TJC L.P.
- Type: Private
- Industry: Private equity
- Founded: 1982; 44 years ago
- Founder: John W. Jordan II
- Headquarters: New York, New York, United States
- Products: Leveraged buyout, growth capital
- Total assets: $6 billion
- Number of employees: 25+
- Website: tjclp.com

= TJC L.P. =

American private equity firm

TJC L.P. (formerly known as The Jordan Company) is an American private equity firm focused on leveraged buyout and management buyout investments in smaller middle-market companies across a range of industries.

The firm, a limited partnership based in New York City, was founded in 1982. The Jordan Company was founded by John W. Jordan II, prior to which he spent nine years at Carl Marks & Co., a merchant banking firm.

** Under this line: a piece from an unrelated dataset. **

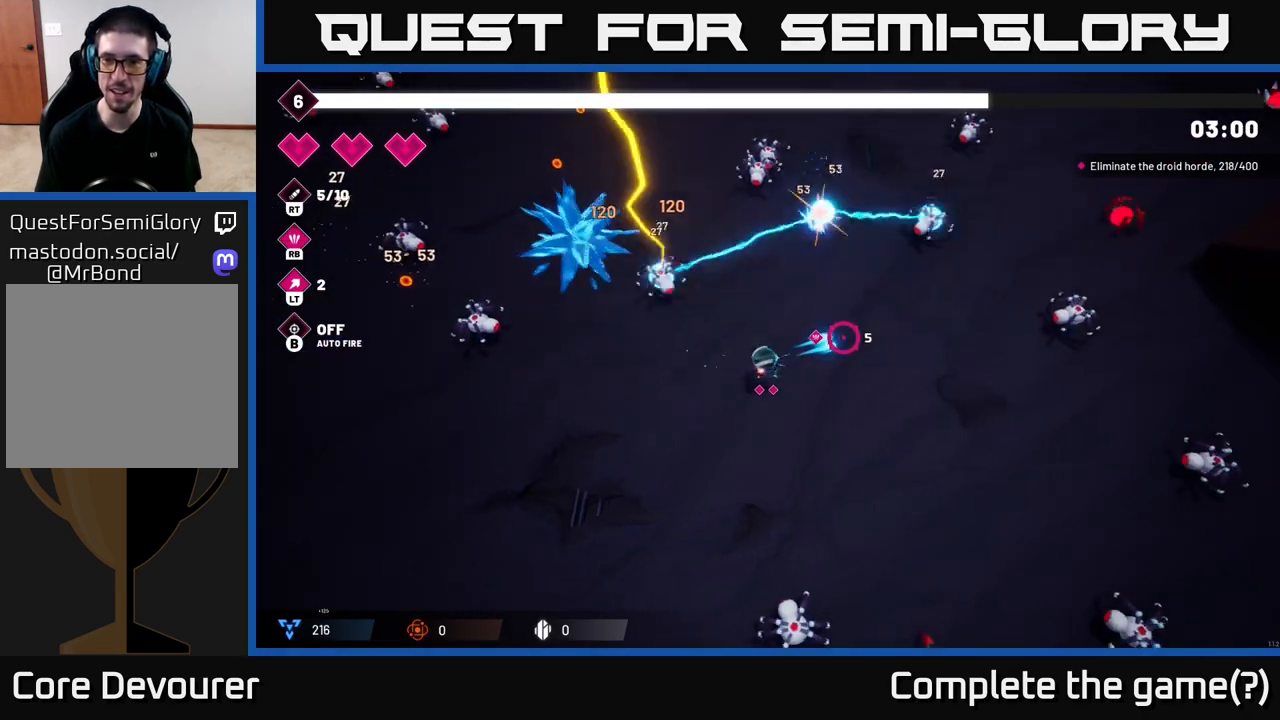
{"buttons": ["R2"], "left_stick": "right", "right_stick": "up-right", "events": [[250, "right_stick", "up-right"]]}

Since its founding, the firm has completed over 90 investments and raised approximately $6 billion of investor commitments across its two Jordan Resolute funds and older pledge vehicles. Jordan's 2002 fund raised $1.5 billion of commitments and its second fund in 2007 raised $3.6 billion of capital.

Among the dozens of current and past investments completed by TJC are American Safety Razor Company, Bojangles' Famous Chicken 'n Biscuits (in conjunction with Durational Capital Management), Carmike Cinemas, Fannie May, Great American Cookie, Harvey Gulf, Lepage's Industries, Lincoln Industrial Corporation, Newflo Corporation, RockShox, Rockwood Industries, TAL International Group, Universal Technical Institute and Vivid Imaginations.

It acquired ACR Electronics and Drew Marine in November 2013.

In 2018, the company raised $3.63 billion for its fourth fund, according to a filing with the Securities and Exchange Commission. In 2020, TJC joined Diligent Corporation's Modern Leadership Initiative and pledged to create five new board roles among its portfolio companies for racially diverse candidates.

In 2021, the company purchased a majority share of engineered plastics manufacturer Spartech from Nautic Partners for an undisclosed amount.

In 2023, TJC announced its purchase of L3Harris's Commercial Aviation Solutions division for $800 million. The business was relaunched in 2025 as Acron Aviation.